To-do item → Pull out each line of the listing below that contains the word "What". Capitalization must match.

(Material provided)

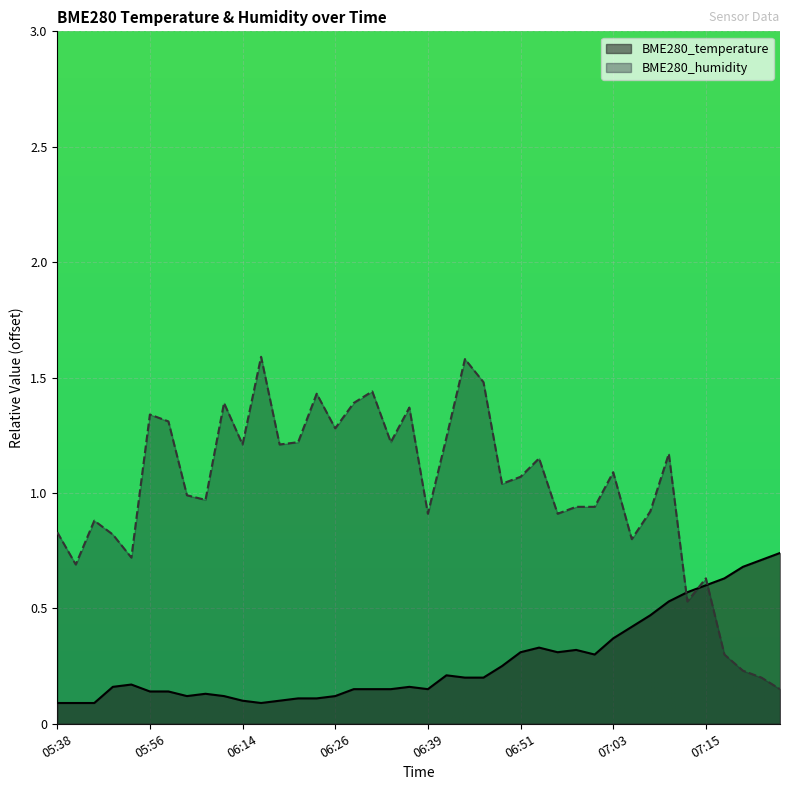

At how many categories does at least one series exceed 0?

40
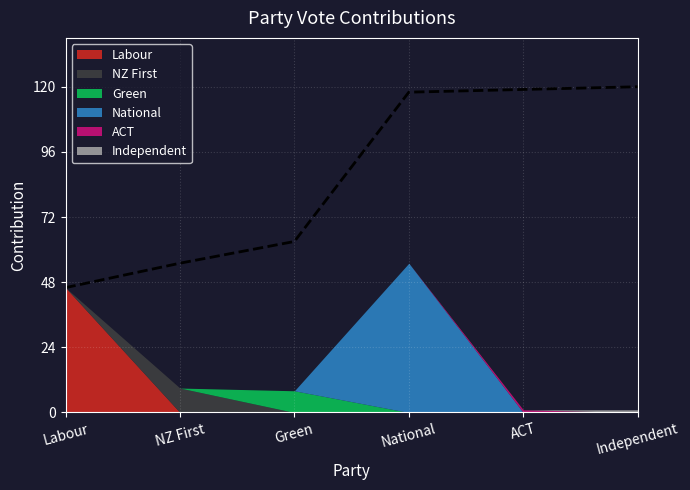

True or false: National and Independent intersect in this chart.

False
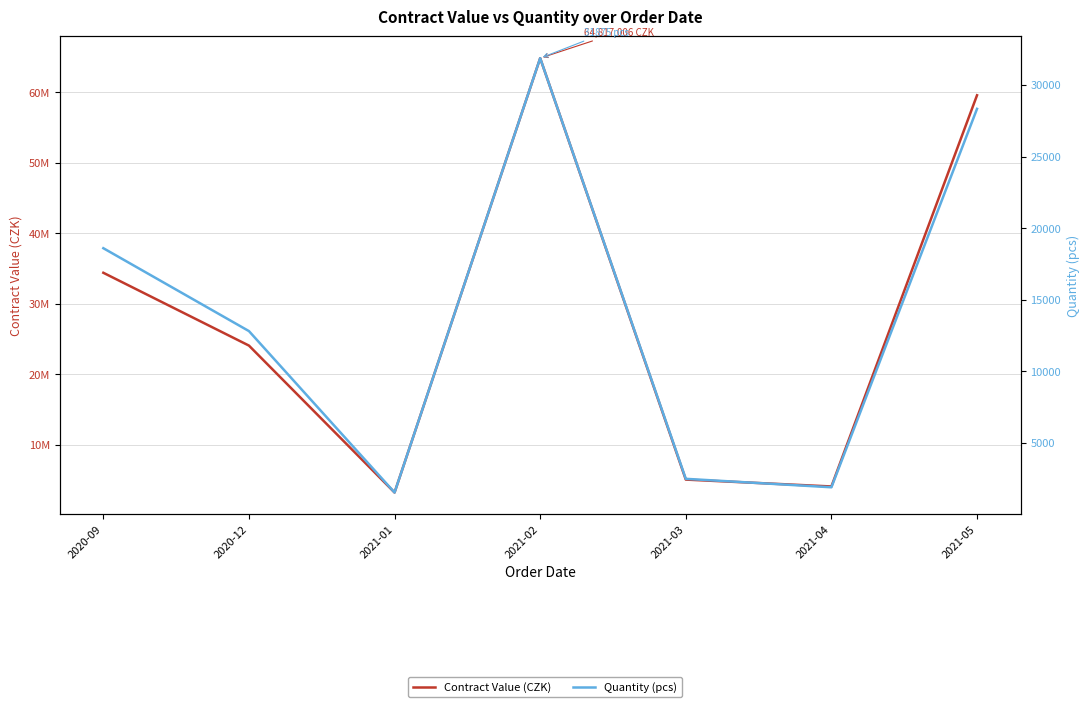

Which has a higher value, 2021-02 or 2021-05?

2021-02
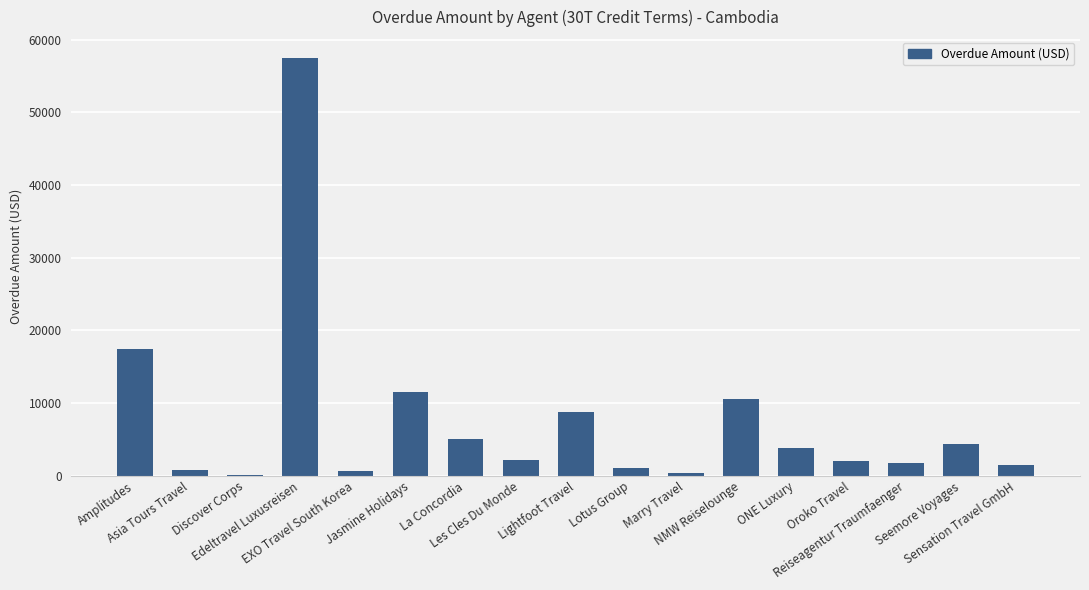

What is the greatest value displayed?

57476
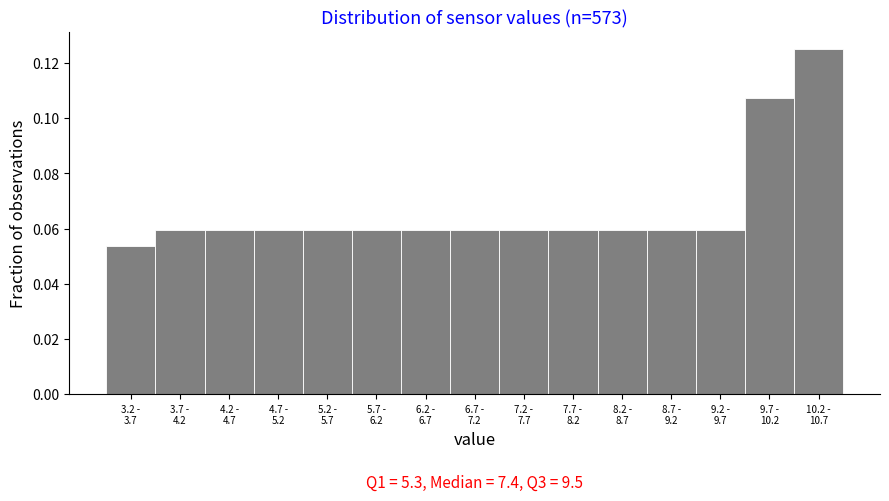

What is the sum of all values?

1.0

(End Material provided)

Output for this task →
What is the greatest value displayed?
What is the sum of all values?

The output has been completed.